##### DONNÉES DE L'EXERCICE

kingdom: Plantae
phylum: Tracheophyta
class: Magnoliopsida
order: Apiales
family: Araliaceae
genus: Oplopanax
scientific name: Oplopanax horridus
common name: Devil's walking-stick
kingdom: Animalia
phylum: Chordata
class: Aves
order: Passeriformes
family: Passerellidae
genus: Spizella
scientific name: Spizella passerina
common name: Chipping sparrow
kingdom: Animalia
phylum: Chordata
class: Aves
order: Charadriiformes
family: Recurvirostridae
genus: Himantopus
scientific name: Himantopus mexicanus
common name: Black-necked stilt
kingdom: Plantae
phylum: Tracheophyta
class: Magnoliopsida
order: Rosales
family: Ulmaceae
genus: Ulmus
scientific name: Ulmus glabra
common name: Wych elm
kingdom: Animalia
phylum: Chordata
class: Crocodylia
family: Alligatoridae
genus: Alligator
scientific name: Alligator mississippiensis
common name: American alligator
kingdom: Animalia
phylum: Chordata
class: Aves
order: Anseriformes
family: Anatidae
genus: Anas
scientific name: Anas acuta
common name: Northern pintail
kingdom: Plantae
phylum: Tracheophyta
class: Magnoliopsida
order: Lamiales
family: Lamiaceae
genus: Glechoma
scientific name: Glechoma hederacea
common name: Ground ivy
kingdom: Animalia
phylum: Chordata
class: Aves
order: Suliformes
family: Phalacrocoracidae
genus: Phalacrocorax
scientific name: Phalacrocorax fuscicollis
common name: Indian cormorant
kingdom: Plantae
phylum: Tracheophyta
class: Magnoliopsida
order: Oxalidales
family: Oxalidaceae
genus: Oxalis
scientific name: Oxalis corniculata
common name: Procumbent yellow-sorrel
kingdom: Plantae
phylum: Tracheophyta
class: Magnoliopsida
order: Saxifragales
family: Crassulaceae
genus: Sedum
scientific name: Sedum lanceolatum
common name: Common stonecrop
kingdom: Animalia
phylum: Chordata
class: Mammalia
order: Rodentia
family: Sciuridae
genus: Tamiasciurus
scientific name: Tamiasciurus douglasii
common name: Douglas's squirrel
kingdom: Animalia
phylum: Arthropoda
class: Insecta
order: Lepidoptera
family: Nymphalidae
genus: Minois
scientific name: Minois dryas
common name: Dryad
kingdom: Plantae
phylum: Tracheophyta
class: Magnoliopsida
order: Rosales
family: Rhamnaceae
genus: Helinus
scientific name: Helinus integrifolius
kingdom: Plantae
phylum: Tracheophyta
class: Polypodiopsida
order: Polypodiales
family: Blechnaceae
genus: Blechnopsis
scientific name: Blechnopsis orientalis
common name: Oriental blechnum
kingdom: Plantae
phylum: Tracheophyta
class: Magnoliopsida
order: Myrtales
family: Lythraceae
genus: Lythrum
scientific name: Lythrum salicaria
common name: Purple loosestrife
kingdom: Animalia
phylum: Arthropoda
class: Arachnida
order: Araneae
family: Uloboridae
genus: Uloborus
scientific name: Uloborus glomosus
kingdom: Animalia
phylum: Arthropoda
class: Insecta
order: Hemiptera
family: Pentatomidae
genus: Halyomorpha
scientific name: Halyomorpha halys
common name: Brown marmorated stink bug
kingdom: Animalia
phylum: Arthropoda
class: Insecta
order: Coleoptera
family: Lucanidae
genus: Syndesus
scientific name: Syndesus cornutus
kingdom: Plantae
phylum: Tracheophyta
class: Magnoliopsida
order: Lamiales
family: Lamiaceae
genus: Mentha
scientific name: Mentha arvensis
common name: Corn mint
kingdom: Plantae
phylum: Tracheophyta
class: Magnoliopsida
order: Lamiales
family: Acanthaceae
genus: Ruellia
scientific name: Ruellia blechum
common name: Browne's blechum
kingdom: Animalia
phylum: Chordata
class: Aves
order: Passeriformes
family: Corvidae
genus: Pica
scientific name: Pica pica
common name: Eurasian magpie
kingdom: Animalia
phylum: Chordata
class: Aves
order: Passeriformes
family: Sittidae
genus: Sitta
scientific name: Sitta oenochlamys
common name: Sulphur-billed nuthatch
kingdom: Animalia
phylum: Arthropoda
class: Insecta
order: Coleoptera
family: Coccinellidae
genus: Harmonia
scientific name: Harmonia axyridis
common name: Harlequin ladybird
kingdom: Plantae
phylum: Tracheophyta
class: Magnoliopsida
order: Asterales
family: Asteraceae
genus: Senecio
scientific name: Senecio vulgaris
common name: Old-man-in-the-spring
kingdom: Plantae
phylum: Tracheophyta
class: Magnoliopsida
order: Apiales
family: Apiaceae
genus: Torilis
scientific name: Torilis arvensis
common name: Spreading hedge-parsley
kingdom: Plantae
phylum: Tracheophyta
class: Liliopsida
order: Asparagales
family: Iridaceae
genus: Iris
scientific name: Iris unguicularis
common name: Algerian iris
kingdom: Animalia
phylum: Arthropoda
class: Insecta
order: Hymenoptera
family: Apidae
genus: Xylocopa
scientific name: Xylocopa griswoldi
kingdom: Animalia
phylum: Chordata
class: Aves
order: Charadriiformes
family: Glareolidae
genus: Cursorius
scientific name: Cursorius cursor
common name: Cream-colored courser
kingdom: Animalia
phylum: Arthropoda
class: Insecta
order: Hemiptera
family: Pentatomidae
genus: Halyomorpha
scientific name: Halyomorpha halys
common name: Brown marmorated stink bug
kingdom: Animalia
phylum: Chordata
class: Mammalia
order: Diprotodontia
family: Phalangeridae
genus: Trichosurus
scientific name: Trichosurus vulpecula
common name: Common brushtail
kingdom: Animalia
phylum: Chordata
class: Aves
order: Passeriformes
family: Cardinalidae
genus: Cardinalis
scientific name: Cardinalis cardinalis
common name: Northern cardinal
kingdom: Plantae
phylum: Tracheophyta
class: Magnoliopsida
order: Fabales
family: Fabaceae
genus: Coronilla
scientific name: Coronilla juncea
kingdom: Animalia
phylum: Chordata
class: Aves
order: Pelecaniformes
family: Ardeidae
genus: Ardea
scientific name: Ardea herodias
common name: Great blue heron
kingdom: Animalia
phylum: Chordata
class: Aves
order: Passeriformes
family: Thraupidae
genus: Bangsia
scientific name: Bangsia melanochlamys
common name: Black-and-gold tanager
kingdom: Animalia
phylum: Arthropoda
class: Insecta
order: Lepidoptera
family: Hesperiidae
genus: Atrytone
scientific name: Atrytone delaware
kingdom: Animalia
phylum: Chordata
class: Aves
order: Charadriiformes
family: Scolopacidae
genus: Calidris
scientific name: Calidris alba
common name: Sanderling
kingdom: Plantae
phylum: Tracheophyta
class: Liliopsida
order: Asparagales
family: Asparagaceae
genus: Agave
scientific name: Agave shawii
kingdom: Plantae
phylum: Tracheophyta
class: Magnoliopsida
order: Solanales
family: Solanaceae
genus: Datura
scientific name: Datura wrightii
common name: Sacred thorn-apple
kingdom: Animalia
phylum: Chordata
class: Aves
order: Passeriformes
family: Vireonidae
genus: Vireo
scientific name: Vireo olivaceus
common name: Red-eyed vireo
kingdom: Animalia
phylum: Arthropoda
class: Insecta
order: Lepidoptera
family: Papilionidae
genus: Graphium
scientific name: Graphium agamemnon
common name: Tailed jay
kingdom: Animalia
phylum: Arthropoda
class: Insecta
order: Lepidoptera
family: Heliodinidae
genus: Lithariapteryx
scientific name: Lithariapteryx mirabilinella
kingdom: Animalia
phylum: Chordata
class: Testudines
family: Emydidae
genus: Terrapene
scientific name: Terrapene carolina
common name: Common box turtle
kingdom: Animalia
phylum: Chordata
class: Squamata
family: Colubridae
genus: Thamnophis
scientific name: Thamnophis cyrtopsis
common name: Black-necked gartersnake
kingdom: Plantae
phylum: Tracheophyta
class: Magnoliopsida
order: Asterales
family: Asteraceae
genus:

##########

- **TÂCHE À RÉALISER**:
En partant de la ligne qui contient « common name: Eurasian magpie » et en allant jusqu'à la ligne qui contient « genus: Cardinalis », réécrivez ces lignes en substituant « genre » à « genus » sans toucher au reste. Ne donnez que ces lignes.

- **RÉSULTAT DE L'EXERCICE**:
common name: Eurasian magpie
kingdom: Animalia
phylum: Chordata
class: Aves
order: Passeriformes
family: Sittidae
genre: Sitta
scientific name: Sitta oenochlamys
common name: Sulphur-billed nuthatch
kingdom: Animalia
phylum: Arthropoda
class: Insecta
order: Coleoptera
family: Coccinellidae
genre: Harmonia
scientific name: Harmonia axyridis
common name: Harlequin ladybird
kingdom: Plantae
phylum: Tracheophyta
class: Magnoliopsida
order: Asterales
family: Asteraceae
genre: Senecio
scientific name: Senecio vulgaris
common name: Old-man-in-the-spring
kingdom: Plantae
phylum: Tracheophyta
class: Magnoliopsida
order: Apiales
family: Apiaceae
genre: Torilis
scientific name: Torilis arvensis
common name: Spreading hedge-parsley
kingdom: Plantae
phylum: Tracheophyta
class: Liliopsida
order: Asparagales
family: Iridaceae
genre: Iris
scientific name: Iris unguicularis
common name: Algerian iris
kingdom: Animalia
phylum: Arthropoda
class: Insecta
order: Hymenoptera
family: Apidae
genre: Xylocopa
scientific name: Xylocopa griswoldi
kingdom: Animalia
phylum: Chordata
class: Aves
order: Charadriiformes
family: Glareolidae
genre: Cursorius
scientific name: Cursorius cursor
common name: Cream-colored courser
kingdom: Animalia
phylum: Arthropoda
class: Insecta
order: Hemiptera
family: Pentatomidae
genre: Halyomorpha
scientific name: Halyomorpha halys
common name: Brown marmorated stink bug
kingdom: Animalia
phylum: Chordata
class: Mammalia
order: Diprotodontia
family: Phalangeridae
genre: Trichosurus
scientific name: Trichosurus vulpecula
common name: Common brushtail
kingdom: Animalia
phylum: Chordata
class: Aves
order: Passeriformes
family: Cardinalidae
genre: Cardinalis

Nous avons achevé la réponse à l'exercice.